An army of trolls on the march.

In keeping with the RPG aspects of the game, you can complete quests in addition to typical real-time strategy missions. For instance, you may have to rescue someone from an orc encampment, for which you're rewarded with either a rune (which can be used to summon heroes) or pieces of equipment for you to outfit your character and your heroes. Hero units play an important role in the game, as they complement your character in many ways. If you're playing as a spellcasting wizard, then you'll want to have a bunch of burly fighters protecting you, and if you're playing as a fighter character, you'll likewise want to use your character's strength to defend any fragile sorcerers in your army.

SpellForce also lets you mix and match races; you're not limited to playing just one race at a time. This can be a critical part of the game at times, since certain resources in the game can be harvested only by certain races, which means that if you want to recruit an elven spellcaster, you're going to need to find some elves to harvest the magical resource required. However, if you combine any of the "light" races with any of the "dark" races on your team, you run the risk of infighting among your troops.

The single-player campaign explains how the world was broken up and how it's your task to fix everything.

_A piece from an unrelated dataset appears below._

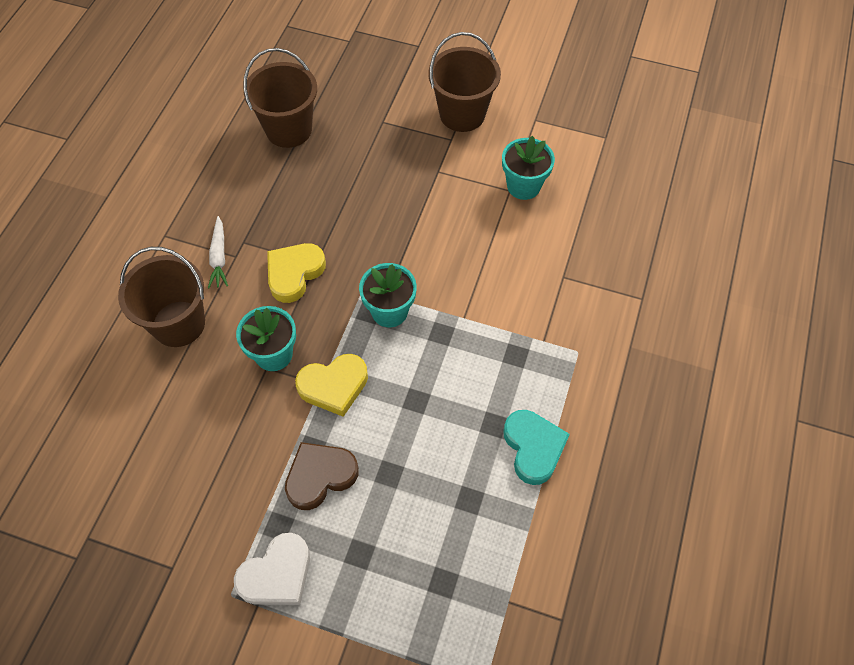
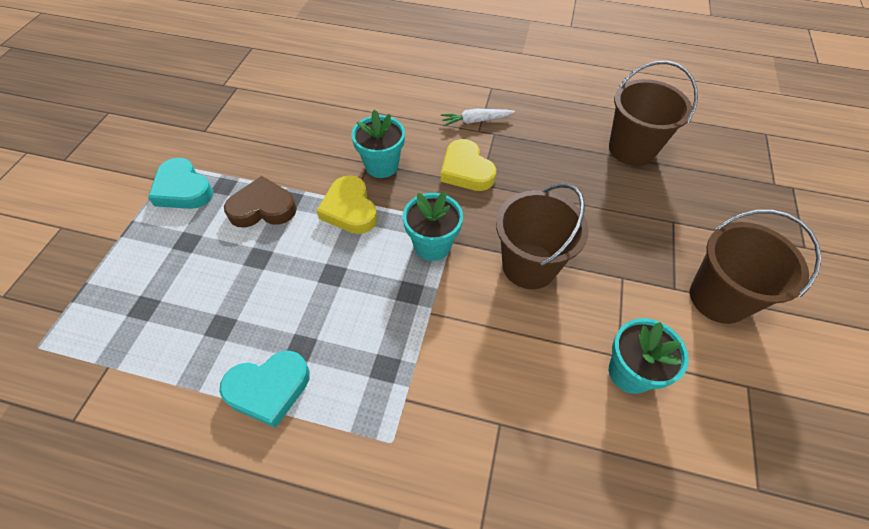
camera: 85 degrees right, 5 degrees down
(178, 323) = (408, 106): brown bucket -> brown bucket (529, 266)
(277, 574) = (183, 189): white heart -> turquoise heart
(294, 273) = (466, 170): yellow heart -> yellow heart turned 150 degrees counterclockwise
(320, 476) = (263, 208): brown heart -> brown heart turned 60 degrees counterclockwise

In keeping with the living, breathing world concept, the game seems to afford you a lot of freedom in deciding what course to follow. There are so many options that producer Kevin Hoekman estimates that you would have to play through the game at least four times to experience most of it. And that's just in single-player mode. In terms of multiplayer, the team plans to support up to eight players in game types ranging from deathmatch with heroes to conventional real-time strategy modes.

SpellForce even seems to have some pretty impressive production values. In addition to the impressive graphics, the game also has an orchestral music score, along with support from a choir to provide chants and songs.

A bird's-eye view of a troll base.
A bird's-eye view of a troll base.

SpellForce looks impressive at this point, though we did notice some frame rate problems during big battles. According to Encore, the game is currently in alpha and has yet to undergo any kind of code optimization. Also, we noted that the game, in its current state, seems to have a rather complex interface that could be disconcerting to new players, so hopefully the team will streamline this a bit, as well. Fortunately, the development team still has some time to tweak things, since the game is scheduled to ship next February.